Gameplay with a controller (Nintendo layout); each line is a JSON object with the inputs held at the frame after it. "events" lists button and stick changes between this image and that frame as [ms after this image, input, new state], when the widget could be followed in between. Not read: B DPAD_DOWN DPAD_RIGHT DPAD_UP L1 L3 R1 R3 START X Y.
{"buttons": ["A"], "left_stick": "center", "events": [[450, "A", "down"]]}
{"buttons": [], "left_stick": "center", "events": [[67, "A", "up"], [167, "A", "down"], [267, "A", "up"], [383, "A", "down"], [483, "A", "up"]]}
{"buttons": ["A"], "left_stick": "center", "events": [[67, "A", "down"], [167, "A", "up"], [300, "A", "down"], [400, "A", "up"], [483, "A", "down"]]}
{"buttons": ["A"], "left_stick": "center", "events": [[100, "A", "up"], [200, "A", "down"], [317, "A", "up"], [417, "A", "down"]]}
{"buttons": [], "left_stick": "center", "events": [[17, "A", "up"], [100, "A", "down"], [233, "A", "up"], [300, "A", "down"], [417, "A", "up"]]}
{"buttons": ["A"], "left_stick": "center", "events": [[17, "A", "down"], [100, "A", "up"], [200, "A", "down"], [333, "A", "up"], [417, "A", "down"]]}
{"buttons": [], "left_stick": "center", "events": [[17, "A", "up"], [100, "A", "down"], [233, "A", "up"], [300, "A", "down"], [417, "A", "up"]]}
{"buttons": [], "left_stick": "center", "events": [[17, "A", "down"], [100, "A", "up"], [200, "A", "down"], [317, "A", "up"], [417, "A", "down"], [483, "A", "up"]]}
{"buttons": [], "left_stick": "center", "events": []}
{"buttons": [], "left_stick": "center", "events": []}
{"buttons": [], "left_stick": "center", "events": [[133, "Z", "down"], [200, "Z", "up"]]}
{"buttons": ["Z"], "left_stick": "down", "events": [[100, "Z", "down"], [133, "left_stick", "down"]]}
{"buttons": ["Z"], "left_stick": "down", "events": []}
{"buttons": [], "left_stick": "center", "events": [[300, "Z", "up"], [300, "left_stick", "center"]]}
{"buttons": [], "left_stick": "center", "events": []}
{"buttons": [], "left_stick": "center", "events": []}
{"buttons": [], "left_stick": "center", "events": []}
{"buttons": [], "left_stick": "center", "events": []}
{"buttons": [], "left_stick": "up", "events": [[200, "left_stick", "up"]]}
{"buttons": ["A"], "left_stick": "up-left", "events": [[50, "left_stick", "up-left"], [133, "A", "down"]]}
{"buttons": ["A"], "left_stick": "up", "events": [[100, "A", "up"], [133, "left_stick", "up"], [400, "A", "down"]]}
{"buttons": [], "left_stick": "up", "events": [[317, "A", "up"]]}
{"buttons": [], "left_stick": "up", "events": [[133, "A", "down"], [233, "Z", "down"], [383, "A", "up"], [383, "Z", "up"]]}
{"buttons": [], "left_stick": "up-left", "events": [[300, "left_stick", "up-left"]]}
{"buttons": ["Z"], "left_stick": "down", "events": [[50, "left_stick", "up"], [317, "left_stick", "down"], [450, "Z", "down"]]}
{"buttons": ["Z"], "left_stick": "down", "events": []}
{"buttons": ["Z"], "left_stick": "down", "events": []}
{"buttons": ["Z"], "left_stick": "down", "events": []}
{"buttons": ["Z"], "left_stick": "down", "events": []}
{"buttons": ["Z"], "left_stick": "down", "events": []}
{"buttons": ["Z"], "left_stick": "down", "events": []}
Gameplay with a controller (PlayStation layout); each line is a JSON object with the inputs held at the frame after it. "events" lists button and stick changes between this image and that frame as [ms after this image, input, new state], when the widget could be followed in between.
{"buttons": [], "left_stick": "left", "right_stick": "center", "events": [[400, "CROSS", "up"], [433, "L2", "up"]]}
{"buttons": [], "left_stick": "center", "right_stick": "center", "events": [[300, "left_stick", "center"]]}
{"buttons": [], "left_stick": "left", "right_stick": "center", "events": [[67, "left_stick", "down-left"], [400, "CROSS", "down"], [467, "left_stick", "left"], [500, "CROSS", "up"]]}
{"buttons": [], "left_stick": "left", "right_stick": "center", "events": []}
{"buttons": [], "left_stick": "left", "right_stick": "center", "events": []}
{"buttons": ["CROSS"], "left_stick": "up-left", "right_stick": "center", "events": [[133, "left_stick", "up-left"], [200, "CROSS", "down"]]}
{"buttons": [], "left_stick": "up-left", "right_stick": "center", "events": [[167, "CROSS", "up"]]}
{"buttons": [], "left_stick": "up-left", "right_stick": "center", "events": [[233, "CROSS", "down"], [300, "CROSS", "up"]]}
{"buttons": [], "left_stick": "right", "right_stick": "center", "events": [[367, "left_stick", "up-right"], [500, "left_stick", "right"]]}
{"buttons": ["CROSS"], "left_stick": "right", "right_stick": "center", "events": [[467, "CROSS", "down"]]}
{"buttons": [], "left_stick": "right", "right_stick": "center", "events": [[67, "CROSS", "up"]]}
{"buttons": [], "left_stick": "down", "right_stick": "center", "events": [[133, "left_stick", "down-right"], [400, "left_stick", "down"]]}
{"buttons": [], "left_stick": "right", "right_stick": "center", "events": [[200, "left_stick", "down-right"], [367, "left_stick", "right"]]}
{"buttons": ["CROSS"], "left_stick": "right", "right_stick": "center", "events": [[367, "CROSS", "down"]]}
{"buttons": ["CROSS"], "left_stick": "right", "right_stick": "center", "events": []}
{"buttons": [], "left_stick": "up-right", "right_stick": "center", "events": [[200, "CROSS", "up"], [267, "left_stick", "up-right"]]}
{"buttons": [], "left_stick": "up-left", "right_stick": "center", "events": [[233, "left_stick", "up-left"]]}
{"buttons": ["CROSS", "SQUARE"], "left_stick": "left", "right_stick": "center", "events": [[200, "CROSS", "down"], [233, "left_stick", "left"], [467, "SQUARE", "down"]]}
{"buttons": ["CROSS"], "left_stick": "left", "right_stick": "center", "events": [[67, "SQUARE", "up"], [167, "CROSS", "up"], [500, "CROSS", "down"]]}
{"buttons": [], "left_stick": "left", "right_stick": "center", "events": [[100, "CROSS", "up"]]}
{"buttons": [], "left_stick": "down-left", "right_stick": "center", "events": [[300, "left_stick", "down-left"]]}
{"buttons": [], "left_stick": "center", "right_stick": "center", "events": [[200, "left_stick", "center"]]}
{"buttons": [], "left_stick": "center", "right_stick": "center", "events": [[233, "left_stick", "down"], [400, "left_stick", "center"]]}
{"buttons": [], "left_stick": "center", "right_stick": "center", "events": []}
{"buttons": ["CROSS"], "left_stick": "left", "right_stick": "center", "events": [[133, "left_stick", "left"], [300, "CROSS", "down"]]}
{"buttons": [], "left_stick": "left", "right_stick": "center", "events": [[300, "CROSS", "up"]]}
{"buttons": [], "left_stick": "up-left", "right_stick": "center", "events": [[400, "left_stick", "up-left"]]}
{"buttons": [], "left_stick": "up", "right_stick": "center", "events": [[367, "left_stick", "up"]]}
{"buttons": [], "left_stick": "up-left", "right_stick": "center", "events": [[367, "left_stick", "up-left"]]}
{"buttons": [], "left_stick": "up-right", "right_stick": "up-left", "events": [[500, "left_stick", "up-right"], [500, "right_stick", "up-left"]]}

- [YOUR GOAL]
Repeat the material above in full, keeping every word.

- [EXERCISE SOLUTION]
Gameplay with a controller (Nintendo layout); each line is a JSON object with the inputs held at the frame after it. "events" lists button and stick changes between this image and that frame as [ms after this image, input, new state], when the widget could be followed in between. Not read: B DPAD_DOWN DPAD_RIGHT DPAD_UP L1 L3 R1 R3 START X Y.
{"buttons": ["A"], "left_stick": "center", "events": [[450, "A", "down"]]}
{"buttons": [], "left_stick": "center", "events": [[67, "A", "up"], [167, "A", "down"], [267, "A", "up"], [383, "A", "down"], [483, "A", "up"]]}
{"buttons": ["A"], "left_stick": "center", "events": [[67, "A", "down"], [167, "A", "up"], [300, "A", "down"], [400, "A", "up"], [483, "A", "down"]]}
{"buttons": ["A"], "left_stick": "center", "events": [[100, "A", "up"], [200, "A", "down"], [317, "A", "up"], [417, "A", "down"]]}
{"buttons": [], "left_stick": "center", "events": [[17, "A", "up"], [100, "A", "down"], [233, "A", "up"], [300, "A", "down"], [417, "A", "up"]]}
{"buttons": ["A"], "left_stick": "center", "events": [[17, "A", "down"], [100, "A", "up"], [200, "A", "down"], [333, "A", "up"], [417, "A", "down"]]}
{"buttons": [], "left_stick": "center", "events": [[17, "A", "up"], [100, "A", "down"], [233, "A", "up"], [300, "A", "down"], [417, "A", "up"]]}
{"buttons": [], "left_stick": "center", "events": [[17, "A", "down"], [100, "A", "up"], [200, "A", "down"], [317, "A", "up"], [417, "A", "down"], [483, "A", "up"]]}
{"buttons": [], "left_stick": "center", "events": []}
{"buttons": [], "left_stick": "center", "events": []}
{"buttons": [], "left_stick": "center", "events": [[133, "Z", "down"], [200, "Z", "up"]]}
{"buttons": ["Z"], "left_stick": "down", "events": [[100, "Z", "down"], [133, "left_stick", "down"]]}
{"buttons": ["Z"], "left_stick": "down", "events": []}
{"buttons": [], "left_stick": "center", "events": [[300, "Z", "up"], [300, "left_stick", "center"]]}
{"buttons": [], "left_stick": "center", "events": []}
{"buttons": [], "left_stick": "center", "events": []}
{"buttons": [], "left_stick": "center", "events": []}
{"buttons": [], "left_stick": "center", "events": []}
{"buttons": [], "left_stick": "up", "events": [[200, "left_stick", "up"]]}
{"buttons": ["A"], "left_stick": "up-left", "events": [[50, "left_stick", "up-left"], [133, "A", "down"]]}
{"buttons": ["A"], "left_stick": "up", "events": [[100, "A", "up"], [133, "left_stick", "up"], [400, "A", "down"]]}
{"buttons": [], "left_stick": "up", "events": [[317, "A", "up"]]}
{"buttons": [], "left_stick": "up", "events": [[133, "A", "down"], [233, "Z", "down"], [383, "A", "up"], [383, "Z", "up"]]}
{"buttons": [], "left_stick": "up-left", "events": [[300, "left_stick", "up-left"]]}
{"buttons": ["Z"], "left_stick": "down", "events": [[50, "left_stick", "up"], [317, "left_stick", "down"], [450, "Z", "down"]]}
{"buttons": ["Z"], "left_stick": "down", "events": []}
{"buttons": ["Z"], "left_stick": "down", "events": []}
{"buttons": ["Z"], "left_stick": "down", "events": []}
{"buttons": ["Z"], "left_stick": "down", "events": []}
{"buttons": ["Z"], "left_stick": "down", "events": []}
{"buttons": ["Z"], "left_stick": "down", "events": []}
Gameplay with a controller (PlayStation layout); each line is a JSON object with the inputs held at the frame after it. "events" lists button and stick changes between this image and that frame as [ms after this image, input, new state], when the widget could be followed in between.
{"buttons": [], "left_stick": "left", "right_stick": "center", "events": [[400, "CROSS", "up"], [433, "L2", "up"]]}
{"buttons": [], "left_stick": "center", "right_stick": "center", "events": [[300, "left_stick", "center"]]}
{"buttons": [], "left_stick": "left", "right_stick": "center", "events": [[67, "left_stick", "down-left"], [400, "CROSS", "down"], [467, "left_stick", "left"], [500, "CROSS", "up"]]}
{"buttons": [], "left_stick": "left", "right_stick": "center", "events": []}
{"buttons": [], "left_stick": "left", "right_stick": "center", "events": []}
{"buttons": ["CROSS"], "left_stick": "up-left", "right_stick": "center", "events": [[133, "left_stick", "up-left"], [200, "CROSS", "down"]]}
{"buttons": [], "left_stick": "up-left", "right_stick": "center", "events": [[167, "CROSS", "up"]]}
{"buttons": [], "left_stick": "up-left", "right_stick": "center", "events": [[233, "CROSS", "down"], [300, "CROSS", "up"]]}
{"buttons": [], "left_stick": "right", "right_stick": "center", "events": [[367, "left_stick", "up-right"], [500, "left_stick", "right"]]}
{"buttons": ["CROSS"], "left_stick": "right", "right_stick": "center", "events": [[467, "CROSS", "down"]]}
{"buttons": [], "left_stick": "right", "right_stick": "center", "events": [[67, "CROSS", "up"]]}
{"buttons": [], "left_stick": "down", "right_stick": "center", "events": [[133, "left_stick", "down-right"], [400, "left_stick", "down"]]}
{"buttons": [], "left_stick": "right", "right_stick": "center", "events": [[200, "left_stick", "down-right"], [367, "left_stick", "right"]]}
{"buttons": ["CROSS"], "left_stick": "right", "right_stick": "center", "events": [[367, "CROSS", "down"]]}
{"buttons": ["CROSS"], "left_stick": "right", "right_stick": "center", "events": []}
{"buttons": [], "left_stick": "up-right", "right_stick": "center", "events": [[200, "CROSS", "up"], [267, "left_stick", "up-right"]]}
{"buttons": [], "left_stick": "up-left", "right_stick": "center", "events": [[233, "left_stick", "up-left"]]}
{"buttons": ["CROSS", "SQUARE"], "left_stick": "left", "right_stick": "center", "events": [[200, "CROSS", "down"], [233, "left_stick", "left"], [467, "SQUARE", "down"]]}
{"buttons": ["CROSS"], "left_stick": "left", "right_stick": "center", "events": [[67, "SQUARE", "up"], [167, "CROSS", "up"], [500, "CROSS", "down"]]}
{"buttons": [], "left_stick": "left", "right_stick": "center", "events": [[100, "CROSS", "up"]]}
{"buttons": [], "left_stick": "down-left", "right_stick": "center", "events": [[300, "left_stick", "down-left"]]}
{"buttons": [], "left_stick": "center", "right_stick": "center", "events": [[200, "left_stick", "center"]]}
{"buttons": [], "left_stick": "center", "right_stick": "center", "events": [[233, "left_stick", "down"], [400, "left_stick", "center"]]}
{"buttons": [], "left_stick": "center", "right_stick": "center", "events": []}
{"buttons": ["CROSS"], "left_stick": "left", "right_stick": "center", "events": [[133, "left_stick", "left"], [300, "CROSS", "down"]]}
{"buttons": [], "left_stick": "left", "right_stick": "center", "events": [[300, "CROSS", "up"]]}
{"buttons": [], "left_stick": "up-left", "right_stick": "center", "events": [[400, "left_stick", "up-left"]]}
{"buttons": [], "left_stick": "up", "right_stick": "center", "events": [[367, "left_stick", "up"]]}
{"buttons": [], "left_stick": "up-left", "right_stick": "center", "events": [[367, "left_stick", "up-left"]]}
{"buttons": [], "left_stick": "up-right", "right_stick": "up-left", "events": [[500, "left_stick", "up-right"], [500, "right_stick", "up-left"]]}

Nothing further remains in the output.